Mesmo sem nunca ter sido preso pelo crime de homicídio, Tribunal de Justiça de Mato Grosso concedeu habeas corpus para Maroan Fernandes Haidar Ahmed, que em 19 de novembro de 2018 matou Fábio Batista da Silva, 41, em um posto de combustível de Rondonópolis (212 km ao sul de Cuiabá), após a vítima pedir para ele abaixar o farol da caminhonete.

Conforme o desembargador Juvenal Pereira da Silva, o habeas corpus foi concedido parcialmente, para substituir a ordem de prisão por medidas cautelares, como entregar o passaporte em juízo e se apresentar no prazo de 10 dias.
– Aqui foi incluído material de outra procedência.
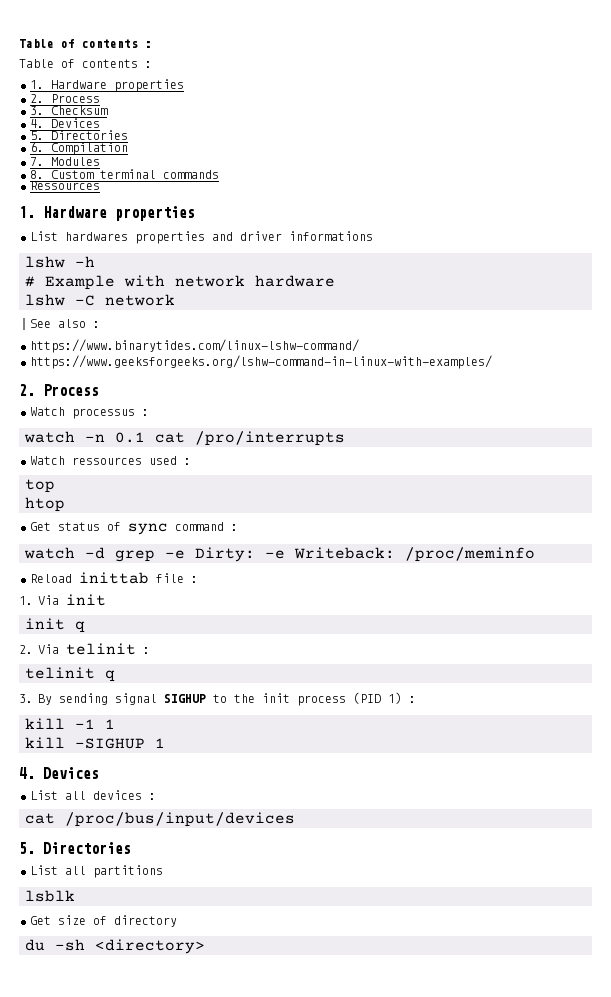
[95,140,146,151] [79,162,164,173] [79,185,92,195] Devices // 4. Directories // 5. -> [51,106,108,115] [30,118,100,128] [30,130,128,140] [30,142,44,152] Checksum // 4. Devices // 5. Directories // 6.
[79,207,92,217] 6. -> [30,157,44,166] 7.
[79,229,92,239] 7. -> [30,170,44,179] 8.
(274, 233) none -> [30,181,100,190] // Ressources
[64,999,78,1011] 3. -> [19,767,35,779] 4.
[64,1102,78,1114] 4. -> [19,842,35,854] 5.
Caso isso não aconteça, todas as medidas serão revogadas e ele pode voltar a ser preso.

 

A defesa do suspeito afirma no pedido que “não há provas de que seja o paciente responsável pelos delitos de homicídio e porte ilegal de arma de fogo”.  Acontece que as testemunhas e imagens do crime não esclarecem de forma segura que Maroan seja mesmo o autor do homicídio.
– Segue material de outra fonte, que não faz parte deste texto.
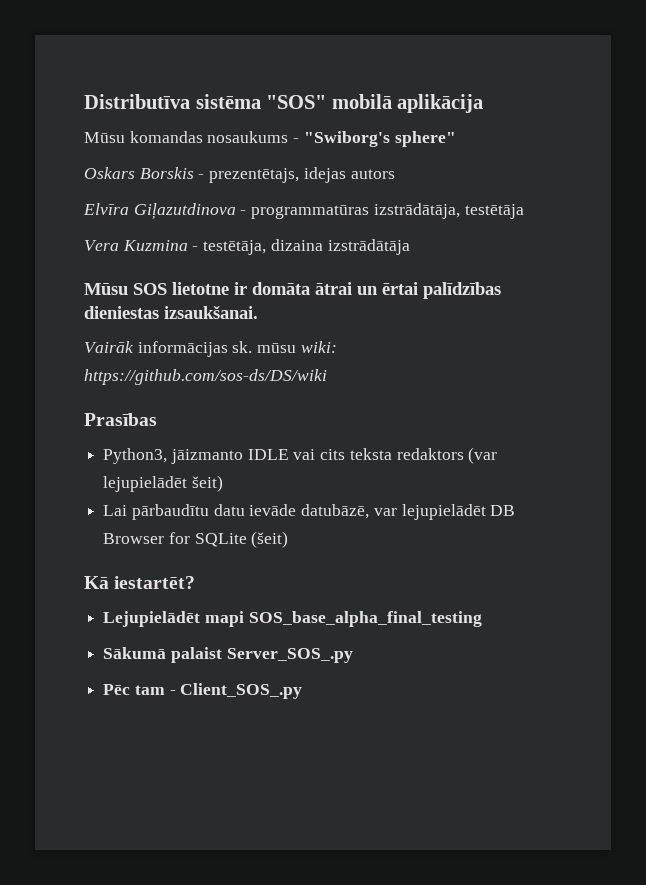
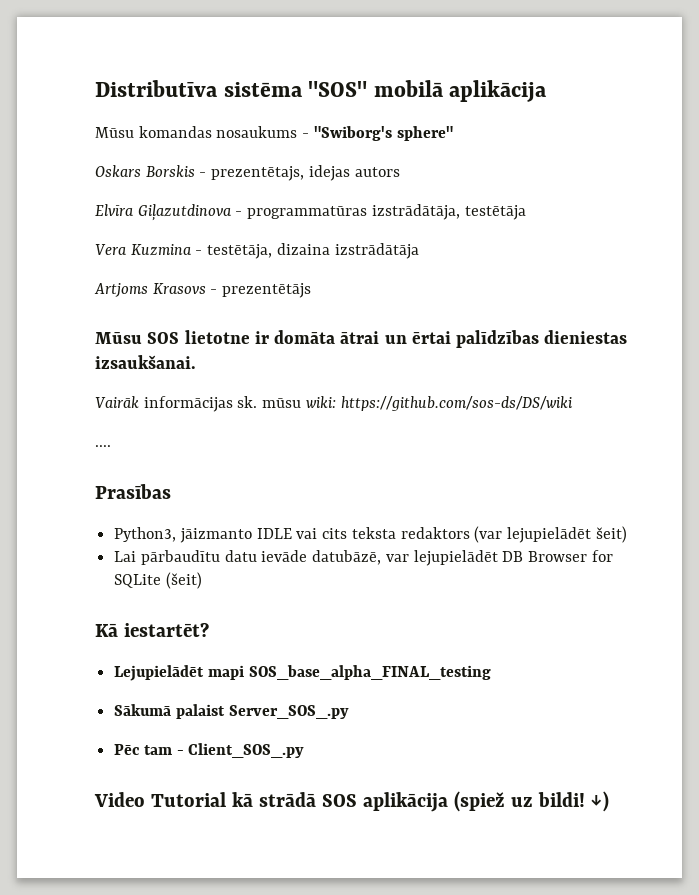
(410, 247) none -> [94,283,312,298] // Artjoms Krasovs - prezentētājs
(327, 377) none -> [95,445,111,447] // ....
[248,611,482,627] SOS_base_alpha_final_testing -> [248,665,491,680] SOS_base_alpha_FINAL_testing
(303, 691) none -> [94,791,610,812] // Video Tutorial kā strādā SOS aplikācija (spiež uz bildi! ↓)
Ressaltam ainda que o resultado da perícia papiloscópica apontou que as digitais encontradas em garrafas de água que estavam no carro, bem como as que estavam na capa do volante.

 

Caso

Fábio estava sentado em uma das mesas do comércio quando o motorista de uma caminhonete Amarok branca deixou o farol alto em direção a todas as pessoas que estavam no local. Assim, foi até motorista e pediu que ele abaixasse a luz. Porém, houve uma discussão e quando ele voltou, foi atingido por um tiro.  

Testemunhas que estavam na conveniência acionaram o Serviço de Atendimento Móvel de Urgência (Samu) para prestar socorro, mas Fábio não resistiu e morreu no local. Em seguida, o veículo deixou o local do crime.   

Com ajuda das câmeras de segurança e de testemunhas, a polícia chegou até Maroan, identificando ele como o suspeito do crime. No entanto, ele nunca foi preso. Meses após o crime, em janeiro de 2018, ele postou fotos das férias de fim de ano em alto mar em uma rede social. Em outra imagem, um prato cheio de camarões. O ato chegou a ser considerado deboche pelo poder judiciário.